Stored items
....
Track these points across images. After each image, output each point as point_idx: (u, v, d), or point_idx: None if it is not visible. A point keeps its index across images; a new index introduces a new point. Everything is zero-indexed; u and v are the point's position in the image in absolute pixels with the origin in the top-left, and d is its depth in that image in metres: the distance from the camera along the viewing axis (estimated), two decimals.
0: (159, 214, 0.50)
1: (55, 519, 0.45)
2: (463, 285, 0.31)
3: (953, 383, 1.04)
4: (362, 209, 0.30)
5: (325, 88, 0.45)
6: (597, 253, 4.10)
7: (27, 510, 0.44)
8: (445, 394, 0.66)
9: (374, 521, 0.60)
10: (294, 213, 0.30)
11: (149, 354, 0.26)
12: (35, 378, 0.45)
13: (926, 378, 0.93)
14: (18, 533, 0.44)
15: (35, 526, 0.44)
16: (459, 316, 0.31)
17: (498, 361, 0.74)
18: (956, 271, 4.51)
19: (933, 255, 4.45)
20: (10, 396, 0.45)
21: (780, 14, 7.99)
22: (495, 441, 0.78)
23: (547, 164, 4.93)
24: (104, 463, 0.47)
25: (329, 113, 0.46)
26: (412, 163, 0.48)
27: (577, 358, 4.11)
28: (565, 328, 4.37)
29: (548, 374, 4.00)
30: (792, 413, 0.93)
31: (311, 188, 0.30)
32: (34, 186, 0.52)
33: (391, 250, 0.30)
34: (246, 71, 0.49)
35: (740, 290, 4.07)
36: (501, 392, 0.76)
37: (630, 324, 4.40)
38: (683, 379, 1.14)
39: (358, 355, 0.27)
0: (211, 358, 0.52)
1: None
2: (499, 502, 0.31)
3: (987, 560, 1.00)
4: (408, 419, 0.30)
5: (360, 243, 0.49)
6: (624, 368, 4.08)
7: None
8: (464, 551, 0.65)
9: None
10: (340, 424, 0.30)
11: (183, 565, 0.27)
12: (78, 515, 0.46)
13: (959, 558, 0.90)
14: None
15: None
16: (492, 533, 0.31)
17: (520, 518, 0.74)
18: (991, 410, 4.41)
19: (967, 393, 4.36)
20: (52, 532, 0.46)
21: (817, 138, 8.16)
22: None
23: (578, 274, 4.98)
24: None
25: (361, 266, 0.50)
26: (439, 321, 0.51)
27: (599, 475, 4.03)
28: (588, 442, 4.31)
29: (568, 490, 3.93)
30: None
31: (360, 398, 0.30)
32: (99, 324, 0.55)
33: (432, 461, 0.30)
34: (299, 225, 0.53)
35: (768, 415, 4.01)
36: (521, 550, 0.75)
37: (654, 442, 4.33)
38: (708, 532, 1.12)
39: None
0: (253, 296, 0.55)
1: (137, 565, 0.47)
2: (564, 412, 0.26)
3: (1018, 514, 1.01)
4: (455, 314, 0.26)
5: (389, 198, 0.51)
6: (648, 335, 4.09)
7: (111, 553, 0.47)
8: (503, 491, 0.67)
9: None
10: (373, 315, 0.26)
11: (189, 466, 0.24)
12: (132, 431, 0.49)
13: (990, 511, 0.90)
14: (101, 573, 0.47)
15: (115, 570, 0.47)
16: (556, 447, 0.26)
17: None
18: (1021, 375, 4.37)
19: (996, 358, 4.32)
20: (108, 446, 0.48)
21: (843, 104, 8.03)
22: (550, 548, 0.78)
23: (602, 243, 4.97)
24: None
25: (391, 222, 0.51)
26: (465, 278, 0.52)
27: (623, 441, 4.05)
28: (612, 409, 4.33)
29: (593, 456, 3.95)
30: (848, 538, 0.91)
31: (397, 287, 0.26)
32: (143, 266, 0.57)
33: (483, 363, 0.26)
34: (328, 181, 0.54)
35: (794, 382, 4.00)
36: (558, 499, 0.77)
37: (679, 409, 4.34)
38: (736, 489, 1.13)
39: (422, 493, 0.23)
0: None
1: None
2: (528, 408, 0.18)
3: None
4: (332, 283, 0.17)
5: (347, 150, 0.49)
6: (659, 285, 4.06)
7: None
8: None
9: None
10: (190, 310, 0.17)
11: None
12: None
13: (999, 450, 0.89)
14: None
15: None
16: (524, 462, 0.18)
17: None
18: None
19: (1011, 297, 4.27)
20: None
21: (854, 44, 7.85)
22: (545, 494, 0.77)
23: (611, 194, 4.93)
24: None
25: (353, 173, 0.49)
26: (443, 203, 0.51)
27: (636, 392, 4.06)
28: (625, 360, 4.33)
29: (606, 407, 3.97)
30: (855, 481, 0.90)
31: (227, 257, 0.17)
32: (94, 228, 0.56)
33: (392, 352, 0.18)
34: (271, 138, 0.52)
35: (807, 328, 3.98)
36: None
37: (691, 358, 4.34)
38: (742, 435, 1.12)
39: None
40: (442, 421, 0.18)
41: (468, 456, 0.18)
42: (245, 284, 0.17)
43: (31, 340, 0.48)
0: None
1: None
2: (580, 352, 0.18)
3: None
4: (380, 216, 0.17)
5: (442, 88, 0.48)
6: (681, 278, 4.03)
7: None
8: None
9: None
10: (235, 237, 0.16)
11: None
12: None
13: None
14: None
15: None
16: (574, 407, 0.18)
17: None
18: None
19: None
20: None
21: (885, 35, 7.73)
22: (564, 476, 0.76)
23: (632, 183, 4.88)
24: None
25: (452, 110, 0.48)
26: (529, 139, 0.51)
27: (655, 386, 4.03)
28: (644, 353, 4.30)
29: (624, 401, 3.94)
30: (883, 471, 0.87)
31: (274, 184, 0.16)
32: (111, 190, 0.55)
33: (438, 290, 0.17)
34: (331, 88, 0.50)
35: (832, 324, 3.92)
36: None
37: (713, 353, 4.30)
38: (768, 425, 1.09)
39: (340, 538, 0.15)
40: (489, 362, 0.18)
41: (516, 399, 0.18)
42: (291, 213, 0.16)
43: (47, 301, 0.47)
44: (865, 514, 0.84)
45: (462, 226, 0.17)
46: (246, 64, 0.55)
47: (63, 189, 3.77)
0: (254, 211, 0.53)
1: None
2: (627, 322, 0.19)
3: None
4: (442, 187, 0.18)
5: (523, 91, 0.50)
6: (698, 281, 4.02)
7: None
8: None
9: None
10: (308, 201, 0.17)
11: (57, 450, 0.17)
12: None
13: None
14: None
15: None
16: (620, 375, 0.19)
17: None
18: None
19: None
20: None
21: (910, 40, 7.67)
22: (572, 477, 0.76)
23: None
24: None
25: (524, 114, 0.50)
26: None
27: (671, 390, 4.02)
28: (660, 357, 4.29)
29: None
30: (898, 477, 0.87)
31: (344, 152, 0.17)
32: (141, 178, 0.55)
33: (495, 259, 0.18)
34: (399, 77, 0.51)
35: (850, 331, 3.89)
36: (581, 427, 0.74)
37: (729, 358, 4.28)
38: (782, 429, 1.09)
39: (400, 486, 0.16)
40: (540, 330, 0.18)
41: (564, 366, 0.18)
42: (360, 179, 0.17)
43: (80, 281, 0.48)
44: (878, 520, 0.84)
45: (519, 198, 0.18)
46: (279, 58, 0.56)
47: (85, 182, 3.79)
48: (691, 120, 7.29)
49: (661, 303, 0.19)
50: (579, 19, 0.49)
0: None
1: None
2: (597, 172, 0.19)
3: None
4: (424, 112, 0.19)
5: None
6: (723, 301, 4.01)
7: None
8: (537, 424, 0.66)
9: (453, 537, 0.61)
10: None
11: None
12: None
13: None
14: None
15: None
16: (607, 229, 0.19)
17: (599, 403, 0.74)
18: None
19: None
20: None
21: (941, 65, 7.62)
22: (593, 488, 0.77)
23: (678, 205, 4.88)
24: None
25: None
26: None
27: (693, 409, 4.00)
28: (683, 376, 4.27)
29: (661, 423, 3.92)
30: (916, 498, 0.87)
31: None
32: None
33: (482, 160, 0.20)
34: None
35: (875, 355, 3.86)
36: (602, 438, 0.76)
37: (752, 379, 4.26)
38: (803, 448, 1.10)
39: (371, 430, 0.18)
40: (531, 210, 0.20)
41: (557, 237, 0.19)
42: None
....
WHAT YOU HAVE TO DO
Once you reach the line with "27: (577, 358, 4.11)" in the data above, copy it and every line after it exactly, up to and including the line with "38: (683, 379, 1.14)".

ANSWER TO THIS TASK
27: (577, 358, 4.11)
28: (565, 328, 4.37)
29: (548, 374, 4.00)
30: (792, 413, 0.93)
31: (311, 188, 0.30)
32: (34, 186, 0.52)
33: (391, 250, 0.30)
34: (246, 71, 0.49)
35: (740, 290, 4.07)
36: (501, 392, 0.76)
37: (630, 324, 4.40)
38: (683, 379, 1.14)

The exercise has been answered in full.